M&A are here to stay
If you’ve been keeping up with the news recently, you may be thinking, “Wow, it seems like there are a lot of mergers happening.”
If that is the case, you are correct. In a little under half a year, companies have spent over $2 trillion in deals. Firms are on pace to top the record-high $4.7 trillion spent on deals in 2015.
Here are a few examples that have sparked this monstrous number: Sprint and T-Mobile merged for $26 billion, Cigna is buying Express Scripts for $67 billion, Keurig Green Mountain acquired Dr. Pepper Snapple for $20 billion, Adobe will take over Magento for $1.68 billion, and Sony will merge with EMI Music Publishing for $2.3 billion. And these are just a few of many.
Multiple factors account for this boost in M&A. First, larger companies are thriving and have money to spend. Also, smaller firms are increasing profits more rapidly than larger firms, which makes them tempting for major players. In fact, according to a KPMG survey of 400 US CEOs, 23% of them claimed M&A to be one of their primary growth strategies.
Additionally, it’s entertaining for executives. Huge firms like to make bets on the smaller, up-and-coming players; indeed, in some cases, larger firms have to gamble if they want to continue to grow. This is exactly what Adobe did when it acquired Magento and what Sony did when it acquired EMI; their gamble may not pay off, as many companies have experienced, but it could also turn new profits.
However, the M&A revolution may not be around for long. Executives fear that the government will continue to tighten regulations on acquisitions to prevent monopolies. For example, when Singapore’s Broadcom attempted to acquire San Diego’s Qualcomm, the Committee on Foreign Investment blocked the deal.
Firms may need to act quickly if they want to reap the benefits of acquiring rapidly growing, smaller firms.

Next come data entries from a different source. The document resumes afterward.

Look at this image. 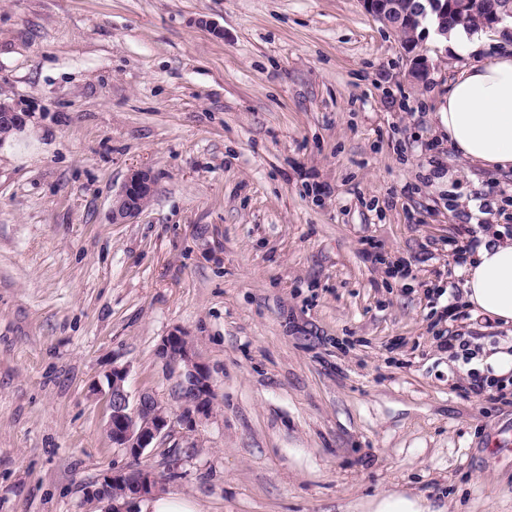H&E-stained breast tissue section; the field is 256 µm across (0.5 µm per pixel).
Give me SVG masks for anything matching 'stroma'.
<instances>
[{
	"mask_svg": "<svg viewBox=\"0 0 512 512\" xmlns=\"http://www.w3.org/2000/svg\"><path fill=\"white\" fill-rule=\"evenodd\" d=\"M399 39L360 0H0V512H104L132 467L92 385L129 366L176 424L138 462L200 512H512V404L464 396L444 336L468 315L459 225L512 232V173L439 118L467 59ZM155 193L111 219L134 167ZM475 201L469 211L467 201ZM185 331L212 376L179 424L158 354ZM0 112L2 119L4 115H7L9 133L12 132L14 134L21 132L25 128L30 116L29 112L19 107L16 103L6 102L2 99H0ZM425 507L414 498L404 495H387L382 497L374 512H426Z\"/></svg>",
	"mask_w": 512,
	"mask_h": 512,
	"instance_id": "stroma-1",
	"label": "stroma"
}]
</instances>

Why are smaller firms thriving?
Some of the biggest industry players in the Dow and S&P 500 such as Apple and Disney are up just 1% each. The Russell 2000, on the other hand, which represents smaller US companies, is up 7% in 2018.
Further, analysts expect Russell 2000 companies’ earnings to increase by 40% this year, compared to just 20% for S&P 500 firms.
This is the case largely due to the success of the American economy. The economy is strong right now, and because of that, smaller firms can reap the benefits of its general public. In contrast, larger firms generate most of their money from international sales.
For example, Coca-Cola gets 60% of revenue from outside America, whereas competitor National Beverage, which produces sparkling water LaCroix, gets almost of its revenue from domestic sales.
Plus, they take less impact from global issues. Any problems with China or North Korea will not affect them, as they primarily sell within the nation.
Additionally, President Donald Trump’s tax cut helped them generate more money. In the past, they have paid more money in taxes because they invest less. But now, they save a larger fraction of their revenue.
Smaller firms are in primetime right now. Government regulations and taxes are low, large companies have a lot of cash, and CEOs are hungry for M&A. While this trend may not last for long, small players will certainly reap the benefits in 2018.